Pulse.Loop
Pulse.Loop manages a repeating interval. It wraps task.spawn and task.wait with clean start/stop semantics, automatic error throttling, and optional logging.
Why not just use task.spawn?
-- Raw task.spawn loop — common but fragile
task.spawn(function()
while enabled() do
pcall(function()
-- do work
end)
task.wait(1)
end
end)
Problems:
- Hard to stop from outside (you need a flag variable)
- If an error escapes the pcall, the loop silently dies
- No logging when it starts or stops
- If started twice, two loops run simultaneously
Pulse.Loop handles all of this.
Basic usage
local _loop = Pulse.Loop.new(1.0, function()
-- runs every 1 second
-- errors are caught, throttle-logged, and the loop keeps running
-- return false to self-stop
end)
_loop:start() -- begin
_loop:stop() -- stop (safe to call when not running)

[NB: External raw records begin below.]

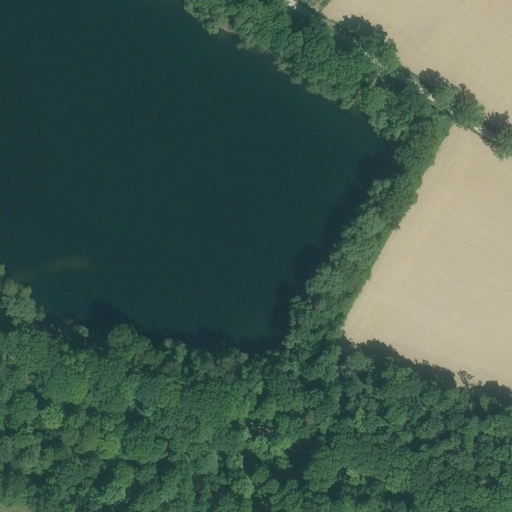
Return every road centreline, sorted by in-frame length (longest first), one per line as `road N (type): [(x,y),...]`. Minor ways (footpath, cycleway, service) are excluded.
road 1 (track): [(511,507),(0,342)]
road 2 (unclassified): [(287,0),(511,145)]
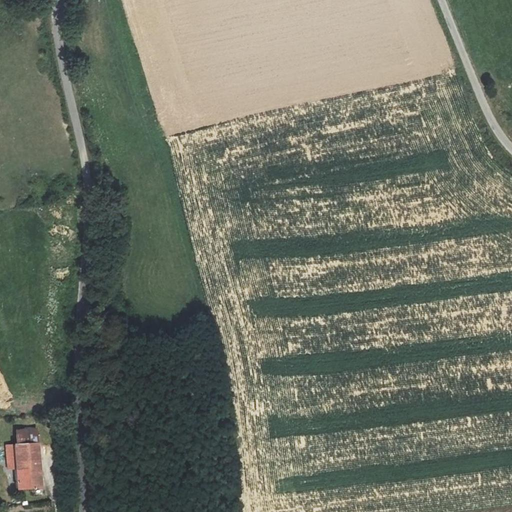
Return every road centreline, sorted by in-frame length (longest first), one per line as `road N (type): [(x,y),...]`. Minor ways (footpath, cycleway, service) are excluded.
road 1 (unclassified): [(58,0),(88,189),(78,367),(83,511)]
road 2 (residential): [(511,149),(486,110),(441,0)]
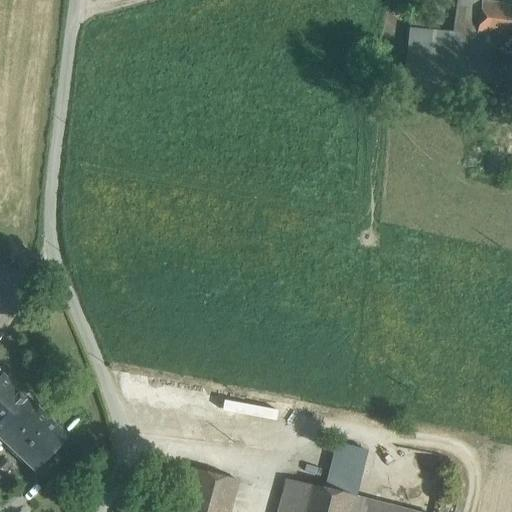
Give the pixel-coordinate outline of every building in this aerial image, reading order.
[(482,3),(460,0),(457,0),(453,35),(410,31),(408,53),(471,59),(511,62),(511,38),(478,35),(482,3)] [(511,6),(482,3),(478,35),(511,38),(511,6)] [(471,59),(408,53),(403,98),(467,104),(469,81),(471,59)] [(511,62),(471,59),(469,81),(511,85),(511,62)] [(3,378),(0,380),(0,433),(30,403),(3,378)] [(30,403),(0,433),(0,436),(3,440),(36,471),(68,439),(30,403)] [(367,451),(336,444),(324,490),(354,498),(355,497),(367,451)] [(5,461),(0,465),(5,470),(10,465),(5,461)] [(230,511),(239,482),(193,470),(181,511),(230,511)] [(308,486),(287,481),(282,498),(303,504),(308,486)] [(324,490),(308,486),(303,504),(301,511),(350,511),(354,498),(324,490)] [(412,511),(355,497),(354,498),(350,511),(412,511)] [(301,511),(303,504),(282,498),(278,511),(301,511)]
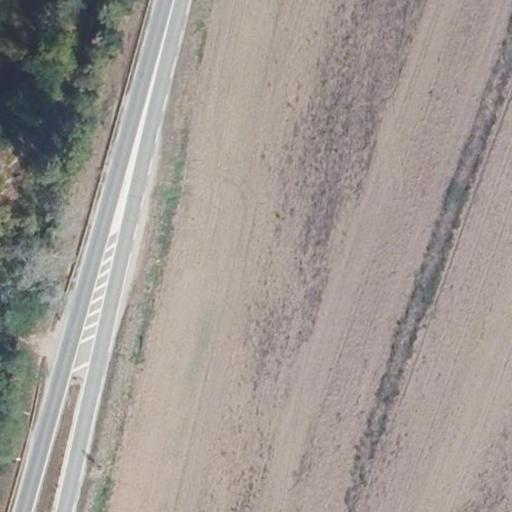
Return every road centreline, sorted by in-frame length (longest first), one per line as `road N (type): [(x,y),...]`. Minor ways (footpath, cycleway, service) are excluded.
road 1 (primary): [(137,135),(101,212),(24,511)]
road 2 (primary): [(66,511),(131,226),(137,135)]
road 3 (primary): [(137,135),(174,0)]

_loop:running() -- → true/false
_loop:setInterval(2) -- change interval while running
The standard pattern
Almost every feature that polls on an interval uses this exact pattern:
defineComponent('MyFeature', () => {
const enabled = signal(false)
const loop = Pulse.Loop.new(1.0, () => {
// scan for targets, apply ESP, update hitboxes, etc.
})
on.signal(enabled, (v) => {
if (v) loop.start() else loop.stop()
})
return [toggle('Enable').bind(enabled)]
})
When enabled turns on → loop starts. When it turns off → loop stops. Clean, explicit, no edge cases.
Self-stopping loops
Return false from the body to stop the loop:
local _loop = Pulse.Loop.new(0.1, function()
if not target or not target.Parent then
return false -- target gone, stop
end
-- track the target
end)
Dynamic interval
Change the interval while the loop is running:
local _loop = Pulse.Loop.new(1.0, function()
_loop:setInterval(MyComp.scanRate()) -- adapt to slider value
-- scan
end)
Error handling
If your loop body throws, Pulse.Loop catches the error and logs it at warn level, throttled to once every 5 seconds per unique error. The loop keeps running.
This prevents one bad call (e.g., a nil access on a titan that just died) from killing your whole feature silently.
You still get logs about it — check the dev overlay for throttled warnings.
Choosing between Pulse.Loop and on.heartbeat
Use on.heartbeat | Use Pulse.Loop |
|---|---|
Need character helpers (_PulseGetHumanoid, etc.) | Interval is 0.5s or longer |
Need when / every options | Logic can run independently of frame timing |
| Per-frame rendering or camera logic | Need explicit start/stop from signal handler |
| Interval < 0.1s | Loop body might throw occasionally |
Most ESP, hitbox, and detection features use Pulse.Loop at 0.5–2s intervals. Per-frame lock-on and drawing logic uses on RenderStepped or BindToRenderStep.